| Quote #4
There was hail with fire flashing continually in the midst of it, such heavy hail as had never fallen in all the land of Egypt since it became a nation. (NRSV 9:24)
So there was hail, and fire mingled with the hail, very grievous, such as there was none like it in all the land of Egypt since it became a nation. (KJV 9:24)
Ancient Israel was always caught between two big powers: Mesopotamia and Egypt. It got a lot of culture from each place, but both regions had national identities long before Israel did. The passage here implies a kind of pre-civilization barbaric past, where nature ran wild. What gives?
| Quote #5
The next day Moses sat as judge for the people, while the people stood around him from morning until evening. When Moses' father-in-law saw all that he was doing for the people, he said, "What is this that you are doing for the people? Why do you sit alone, while all the people stand around you from morning until evening?" Moses said to his father-in-law, "Because the people come to me to inquire of God. When they have a dispute, they come to me and I decide between one person and another, and I make known to them the statutes and instructions of God." (NRSV 18:13-16)
And it came to pass on the morrow, that Moses sat to judge the people: and the people stood by Moses from the morning unto the evening. And when Moses' father in law saw all that he did to the people, he said, What is this thing that thou doest to the people? Why sittest thou thyself alone, and all the people stand by thee from morning unto even? And Moses said unto his father in law, Because the people come unto me to enquire of God: When they have a matter, they come unto me; and I judge between one and another, and I do make them know the statutes of God, and his laws. (KJV 18:13-16)
Moses is at it again, taking on too much responsibility. When tons of people congregate in one place—i.e., civilization—they're going to need an efficient way to resolve disputes. Think about waiting in line for a Moses verdict. In the desert. Just saying. Jethro's solution solves a major problem for the young Israelite civilization.
| Quote #6
"You shall set in it four rows of stones. A row of carnelian, chrysolite, and emerald shall be the first row; and the second row a turquoise, a sapphire and a moonstone; and the third row a jacinth, an agate, and an amethyst; and the fourth row a beryl, an onyx, and a jasper; they shall be set in gold filigree. There shall be twelve stones with names corresponding to the names of the sons of Israel; they shall be like signets, each engraved with its name, for the twelve tribes. You shall make for the breastpiece chains of pure gold, twisted like cords; and you shall make for the breastpiece two rings of gold, and put the two rings on the two edges of the breastpiece." (NRSV 28:17-23)
And thou shalt set in it settings of stones, even four rows of stones: the first row shall be a sardius, a topaz, and a carbuncle: this shall be the first row. And the second row shall be an emerald, a sapphire, and a diamond.

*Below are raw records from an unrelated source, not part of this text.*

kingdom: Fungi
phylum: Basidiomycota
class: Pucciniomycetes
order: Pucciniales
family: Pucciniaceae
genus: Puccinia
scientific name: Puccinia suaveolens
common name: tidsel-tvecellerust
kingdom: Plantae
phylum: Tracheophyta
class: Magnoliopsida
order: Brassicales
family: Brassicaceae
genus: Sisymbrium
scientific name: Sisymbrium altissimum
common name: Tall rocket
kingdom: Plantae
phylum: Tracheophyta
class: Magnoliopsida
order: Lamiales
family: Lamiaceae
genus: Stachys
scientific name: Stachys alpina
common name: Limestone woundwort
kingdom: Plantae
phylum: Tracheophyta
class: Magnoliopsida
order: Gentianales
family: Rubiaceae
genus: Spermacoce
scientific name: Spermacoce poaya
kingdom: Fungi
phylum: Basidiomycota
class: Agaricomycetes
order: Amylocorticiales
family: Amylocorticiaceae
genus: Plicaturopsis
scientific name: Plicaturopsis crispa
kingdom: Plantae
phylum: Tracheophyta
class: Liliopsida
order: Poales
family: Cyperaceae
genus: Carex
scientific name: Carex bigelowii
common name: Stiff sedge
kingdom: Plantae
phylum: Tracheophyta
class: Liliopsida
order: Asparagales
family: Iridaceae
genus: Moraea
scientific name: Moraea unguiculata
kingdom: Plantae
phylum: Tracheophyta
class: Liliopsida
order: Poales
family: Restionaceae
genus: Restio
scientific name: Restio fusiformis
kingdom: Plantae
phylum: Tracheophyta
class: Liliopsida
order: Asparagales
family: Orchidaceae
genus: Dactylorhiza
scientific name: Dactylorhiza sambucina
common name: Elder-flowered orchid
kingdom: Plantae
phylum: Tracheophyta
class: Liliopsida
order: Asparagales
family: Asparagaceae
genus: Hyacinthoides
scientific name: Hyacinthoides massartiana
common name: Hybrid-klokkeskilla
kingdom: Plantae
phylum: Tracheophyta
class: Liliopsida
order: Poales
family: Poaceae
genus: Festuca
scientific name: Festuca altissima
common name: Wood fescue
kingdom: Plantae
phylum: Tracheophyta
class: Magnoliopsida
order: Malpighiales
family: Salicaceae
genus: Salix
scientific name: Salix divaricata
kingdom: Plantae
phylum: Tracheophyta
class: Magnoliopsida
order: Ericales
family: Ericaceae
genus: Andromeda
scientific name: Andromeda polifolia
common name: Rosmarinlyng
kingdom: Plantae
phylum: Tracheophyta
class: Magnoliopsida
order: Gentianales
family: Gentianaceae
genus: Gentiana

And the third row a ligure, an agate, and an amethyst.
Call this passage the "Golden Shopping List." Where is your average Israelite going to get all of this stuff? Truth is, he can't. This passage was written by people who had access to all of these materials; and it was written for men who knew how to mold the gold. We're talking a definite urban setting.
Pairing monetary goods like these with religious power is the ultimate endorsement. This mix of religious and economic power is crucial in understanding where these texts come from in the early-civ web.